Nelson: adoro l’Italia, mi intriga la sfida di Roseto

7 Agosto 2017

L’americano di Santa Barbara, guardia titolare designata nel nuovo scacchiere degli Sharks, spiega perché ha scelto la squadra di coach Di Paolantonio

ROSETO. In attesa di scoprire il nome del lungo americano che ancora manca per definire il Roseto Sharks del prossimo campionato di A2, abbiamo fatto qualche domanda a Roberto Nelson, americano di Santa Barbara in California, guardia titolare designata nello scacchiere di coach Emanuele Di Paolantonio. Nelson, classe 1991 alto 190 centimetri per 90 kg di peso forma, farà reparto insieme a Contento e Marulli, tutti giocatori accomunati dalla capacità di saper giocare in più ruoli: i due italiani, sono bravi a dividersi tra play e guardia, mentre l’americano grazie alla sua stazza potrà giocare anche da ala piccola, quando servirà tutta la potenza della trazione posteriore.
Atleta capace di catturare rimbalzi importanti, è abile a trovare tiri semplici e efficaci, sintesi di una concentrazione sempre al massimo; ottima anche la visione di gioco, che gli permette di guidare la squadra nei momenti più delicati. Nelson, con la firma del contratto con gli Sharks, torna in Italia dopo le due avventure di Brescia e Trieste, facendo decadere richieste economicamente importanti arrivate da Grecia e Francia: perché ha scelto Roseto? «Mi piace l’idea di tornare in Italia, dove mi sono sempre trovato bene, e poi sportivamente parlando, la sfida di Roseto m’intriga tantissimo: arriverò con una grande voglia di aiutare la squadra a raggiungere i propri obiettivi, portandola il più in alto possibile». Sarà la sua terza volta nel Bel Paese, si destreggia bene con la lingua italiana? «Riesco a capire molte cose quando mi parlano in italiano, anche se ancora non riesco a parlarlo; quest’anno voglio impararlo bene, una volta per tutte».

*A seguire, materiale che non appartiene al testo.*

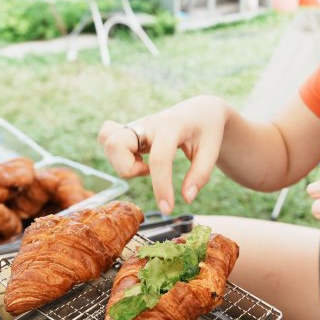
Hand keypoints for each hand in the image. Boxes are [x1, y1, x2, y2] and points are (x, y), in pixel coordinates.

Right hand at [97, 95, 228, 214]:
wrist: (199, 110)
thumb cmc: (206, 130)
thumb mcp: (212, 150)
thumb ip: (201, 174)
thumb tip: (186, 199)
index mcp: (172, 126)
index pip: (159, 158)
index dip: (161, 186)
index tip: (167, 209)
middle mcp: (148, 123)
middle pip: (116, 144)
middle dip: (128, 168)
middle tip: (149, 171)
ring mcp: (136, 124)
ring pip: (107, 142)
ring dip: (122, 162)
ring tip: (145, 164)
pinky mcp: (129, 129)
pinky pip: (106, 139)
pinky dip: (115, 154)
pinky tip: (135, 157)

A Roseto, i tifosi sono tutti alla ricerca di sue notizie. Lei come si descriverebbe? «Mi ritengo innanzitutto un giocatore di squadra. Nel mio gioco, i compagni vengono prima di tutto. Ciò non toglie che sono anche uno di quelli ai quali piace anche tirare e segnare canestri: praticamente, direi che sono un giocatore che ama coinvolgere i propri compagni di squadra, ma anche uno che adora infiammare i propri tifosi».

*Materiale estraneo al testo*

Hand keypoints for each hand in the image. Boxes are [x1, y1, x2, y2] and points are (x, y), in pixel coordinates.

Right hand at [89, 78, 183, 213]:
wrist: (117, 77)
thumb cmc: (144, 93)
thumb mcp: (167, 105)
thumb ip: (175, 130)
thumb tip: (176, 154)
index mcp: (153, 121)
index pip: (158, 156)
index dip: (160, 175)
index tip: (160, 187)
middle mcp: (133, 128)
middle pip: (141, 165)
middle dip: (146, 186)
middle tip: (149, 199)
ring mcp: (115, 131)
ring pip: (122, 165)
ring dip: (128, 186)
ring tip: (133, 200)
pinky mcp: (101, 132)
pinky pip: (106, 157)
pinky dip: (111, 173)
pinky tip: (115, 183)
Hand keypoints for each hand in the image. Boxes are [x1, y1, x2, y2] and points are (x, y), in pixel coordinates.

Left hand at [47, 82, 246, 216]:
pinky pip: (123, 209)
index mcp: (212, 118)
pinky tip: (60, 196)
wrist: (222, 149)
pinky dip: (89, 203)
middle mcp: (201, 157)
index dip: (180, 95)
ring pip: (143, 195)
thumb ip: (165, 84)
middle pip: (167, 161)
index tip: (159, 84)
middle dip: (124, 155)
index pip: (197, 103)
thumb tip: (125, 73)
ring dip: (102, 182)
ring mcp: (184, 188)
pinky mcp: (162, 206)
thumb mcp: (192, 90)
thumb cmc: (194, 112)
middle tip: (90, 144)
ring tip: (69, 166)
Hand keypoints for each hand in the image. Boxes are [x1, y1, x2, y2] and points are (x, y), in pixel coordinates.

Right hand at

È ancora in vacanza in questi giorni? «Sono in California, niente vacanze quest’anno. Sto impegnandomi in allenamenti individuali in vista della prossima stagione. Voglio farmi trovare pronto per questa nuova importante avventura».
Al raduno del 20 agosto mancano parecchi giorni: nel frattempo, vuole mandare un saluto ai suoi nuovi tifosi? «Partirò per Roseto con grande entusiasmo. Sono felice di questa scelta e di quel che ci siamo finora detti al telefono con l’allenatore e il club. Conosco i tifosi rosetani, ricordo benissimo il calore del PalaMaggetti quando ci sono venuto a giocare con Trieste, e posso assicurare loro che farò di tutto per rendere la prossima stagione entusiasmante».